For this Columbia Engineering study, the researchers used their custom-built conducting atomic force microscope to make simultaneous measurements of force and conductance in single-molecule junctions. They combined their measurements with theoretical calculations and simulations, carried out in collaboration with Hybertsen at Brookhaven, in order to provide a unique quantitative measurement of the relative importance of specific and non-specific interactions at the single-molecule level, in a regime where both are comparable.
“In simple terms, conductance of the junction acts as a fingerprint of the structure,” explains Aradhya. “At the same time, the measured force—especially the force needed to rupture the junction—can be used to deduce its mechanical properties.”

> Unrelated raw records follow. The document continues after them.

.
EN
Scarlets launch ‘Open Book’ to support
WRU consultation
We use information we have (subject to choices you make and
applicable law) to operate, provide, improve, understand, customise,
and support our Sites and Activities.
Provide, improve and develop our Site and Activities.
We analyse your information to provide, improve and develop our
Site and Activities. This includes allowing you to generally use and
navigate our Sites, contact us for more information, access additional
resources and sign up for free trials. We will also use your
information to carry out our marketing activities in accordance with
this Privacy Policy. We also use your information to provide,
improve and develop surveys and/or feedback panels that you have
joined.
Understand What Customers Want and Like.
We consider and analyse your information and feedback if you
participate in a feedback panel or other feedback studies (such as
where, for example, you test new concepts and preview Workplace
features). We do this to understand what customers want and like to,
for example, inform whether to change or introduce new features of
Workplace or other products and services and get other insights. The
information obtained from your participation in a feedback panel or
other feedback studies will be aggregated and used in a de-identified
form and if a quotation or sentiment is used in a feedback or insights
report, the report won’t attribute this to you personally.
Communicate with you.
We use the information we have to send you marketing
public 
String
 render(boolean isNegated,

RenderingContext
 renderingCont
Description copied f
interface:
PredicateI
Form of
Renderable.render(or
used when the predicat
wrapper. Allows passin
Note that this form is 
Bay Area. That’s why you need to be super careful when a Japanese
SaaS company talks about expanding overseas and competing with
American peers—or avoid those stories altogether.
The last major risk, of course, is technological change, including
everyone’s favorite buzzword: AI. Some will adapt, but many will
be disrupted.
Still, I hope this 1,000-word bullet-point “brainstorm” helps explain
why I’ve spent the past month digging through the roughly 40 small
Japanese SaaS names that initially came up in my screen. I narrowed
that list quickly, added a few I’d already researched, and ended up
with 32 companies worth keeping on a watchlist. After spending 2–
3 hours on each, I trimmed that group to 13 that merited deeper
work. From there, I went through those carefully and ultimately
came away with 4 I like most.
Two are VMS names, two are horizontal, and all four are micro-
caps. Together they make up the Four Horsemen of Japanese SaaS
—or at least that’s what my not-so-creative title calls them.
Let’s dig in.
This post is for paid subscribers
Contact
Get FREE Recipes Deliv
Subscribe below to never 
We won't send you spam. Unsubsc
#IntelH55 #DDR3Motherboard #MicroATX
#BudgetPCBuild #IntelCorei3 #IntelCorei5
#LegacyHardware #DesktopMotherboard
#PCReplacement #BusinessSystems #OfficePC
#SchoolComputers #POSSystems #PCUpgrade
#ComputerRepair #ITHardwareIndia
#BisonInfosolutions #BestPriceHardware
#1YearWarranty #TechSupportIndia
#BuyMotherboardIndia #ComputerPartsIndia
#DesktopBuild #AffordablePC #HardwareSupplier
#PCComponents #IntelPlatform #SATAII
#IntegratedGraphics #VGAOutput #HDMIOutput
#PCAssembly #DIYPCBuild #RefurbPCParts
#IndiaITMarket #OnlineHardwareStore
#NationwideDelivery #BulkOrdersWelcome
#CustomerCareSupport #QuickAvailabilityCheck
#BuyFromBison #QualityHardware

While similar studies have been reported by a few research groups around the world, such precise studies have typically required the measurements to be carried out at very low temperatures and in high vacuum. Venkataraman’s and Aradhya’s experimental setup was optimized for very high sensitivities even at room temperature and ambient conditions. This allowed the team to perform thousands of individual single-molecule measurements, resulting in statistically robust results. The researchers then performed extensive density functional theory calculations to help them understand the mechanisms underlying their measurements.
“Taken together, this unique combination of our state-of-the-art experimental and theoretical efforts has resulted in this major progress in quantifying van der Waals interactions,” Venkataraman says.
Future research, she adds, will include trying to control the interplay of van der Waals non-specific interactions with chemical modifications, in order to “achieve interesting functionality at the single-molecule level, which is an active area of research in our lab.”
“We’re very excited about this,” she says, “as our efforts towards developing a reliable way to simultaneously measure force and conductance are yielding exciting new opportunities to relate structure, mechanics, and electronics at the single-molecule level.”
As Hybertsen notes, “The development and validation of efficient theoretical models for the van der Waals interaction is still in its nascent stage. We expect that our work will also have an impact on this theoretical effort underway among many research groups around the globe to develop accurate treatment of van der Waals interactions.”
The experiments were conceived by Aradhya and Venkataraman. The experimental tools and large dataset analysis techniques necessary for this study were developed by Aradhya, along with Michael Frei, a recent graduate of Venkataraman’s lab. The modeling of the interactions and the calculations were conceived and executed by Hybertsen at Brookhaven.
This research was funded primarily by NSF (Career Award CHE-07-44185) and the Packard Foundation. The computational efforts at the Center for Functional Nanomaterials at Brookhaven National Laboratory were supported by the U.S. Department of Energy’s Office of Science.